The centralizer of $C^r$-generic diffeomorphisms at hyperbolic basic sets is trivial

TL;DR

This paper proves that for a broad class of hyperbolic dynamical systems, the centralizer is trivial, confirming a long-standing conjecture for generic diffeomorphisms and exploring properties of specific examples.

Contribution

It establishes the triviality of $C^r$-centralizers on hyperbolic basic sets and for generic transitive Anosov diffeomorphisms, and characterizes centralizers of linear Anosov diffeomorphisms.

Findings

Trivial $C^r$-centralizers on hyperbolic basic sets.

Existence of a linear Anosov diffeomorphism with a non-trivial centralizer.
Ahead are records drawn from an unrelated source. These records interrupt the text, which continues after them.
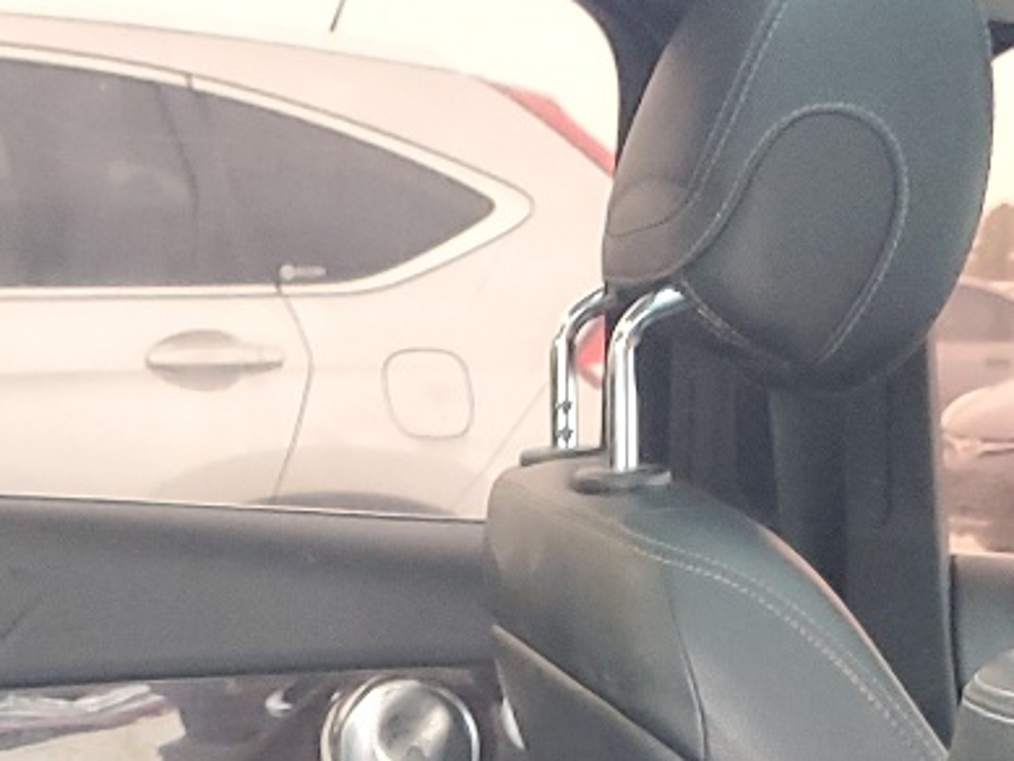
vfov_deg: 12.8
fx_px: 3135
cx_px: 347
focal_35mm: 107
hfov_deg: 18.3
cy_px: 1295
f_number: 1.5
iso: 198
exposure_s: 1/60.2
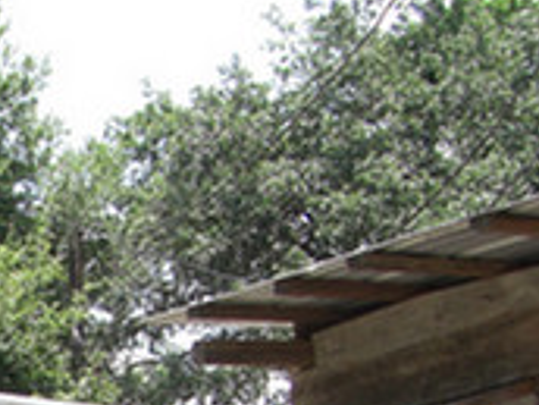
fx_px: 2195
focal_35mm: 141
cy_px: 628
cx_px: -288
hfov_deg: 13.2
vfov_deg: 10.1
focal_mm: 6.3
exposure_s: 1/320
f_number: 3.4
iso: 64
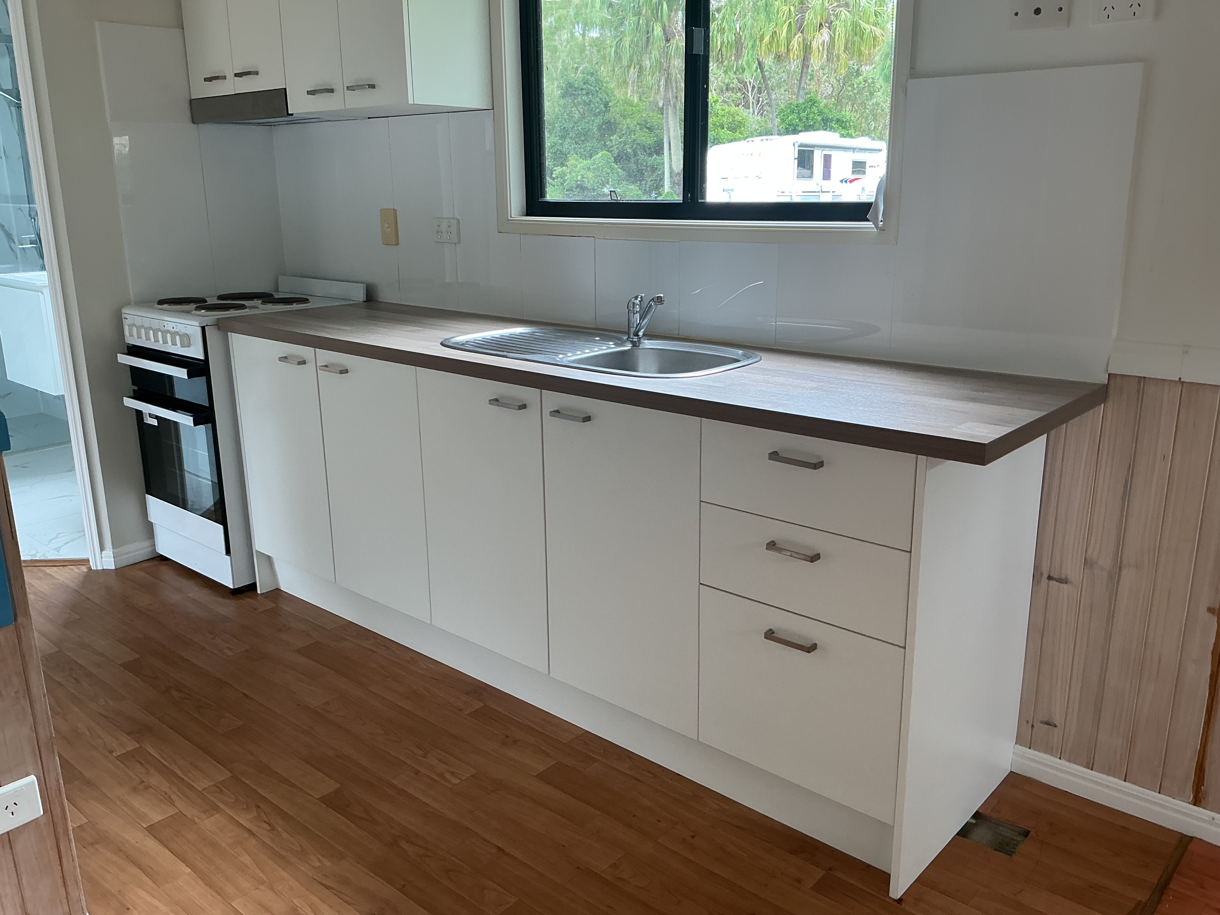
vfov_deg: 48.2
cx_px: 610
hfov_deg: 61.7
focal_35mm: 29
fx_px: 1022
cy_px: 458
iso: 50
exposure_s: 1/120
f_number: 1.8
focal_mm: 3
Elements in the centralizer preserve maximal entropy measures.

Abstract

In the late nineties, Smale proposed a list of problems for the next century and, among these, it was conjectured that for every $r\ge 1$ a $C^r$-generic diffeomorphism has trivial centralizer. Our contribution here is to prove the triviality of $C^r$-centralizers on hyperbolic basic sets. In particular, $C^r$-generic transitive Anosov diffeomorphisms have a trivial $C^1$-centralizer. These results follow from a more general criterium for expansive homeomorphisms with the gluing orbit property. We also construct a linear Anosov diffeomorphism on $\mathbb T^3$ with discrete, non-trivial centralizer and with elements that are not roots. Finally, we prove that all elements in the centralizer of an Anosov diffeomorphism preserve some of its maximal entropy measures, and use this to characterize the centralizer of linear Anosov diffeomorphisms on tori.